Several bronze plaques ripped from a Derby war memorial by vandals have been found discarded nearby.
The plaques had names of hundreds of Midland Railway employees that died in World War I.
Council leaders condemned the vandalism at the Grade II-listed memorial in Derby's Midland Road as a "deplorable crime".
The vandalism was reported to police on Wednesday morning and several of the plaques were found immediately.
Dennis Monk, whose wife's uncle Richard Gibson died in the Battle of the Somme, discovered that the plaques had been ripped off the monument: "I looked to the left and to my shock and horror I couldn't believe what I was looking at."
'Clean them up'
Police are investigating the vandalism and the city council has described it as "one of the most deplorable acts of crime that we can imagine."
Councillor Chris Poulter said the plaques seemed to be in fairly good condition.
He said: "I am hopeful they will be in a position to be reinstated - the damage is not enough to stop them from being replaced.

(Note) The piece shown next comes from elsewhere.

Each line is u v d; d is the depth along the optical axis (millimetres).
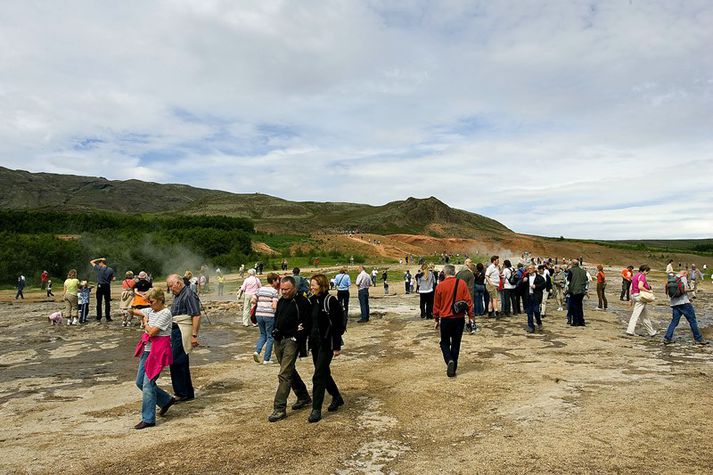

"We can clean them up and replace them in a more secure way by putting them into a stronger frame. They were fixed with light screws before - and they can be made tamper-proof."
He added: "People are horrified that someone would think of doing this. This a memorial of national importance from the Great War - and it must remain in place."
He suggested whoever took the plaques had hidden them so they could return for them later and sell them for scrap metal.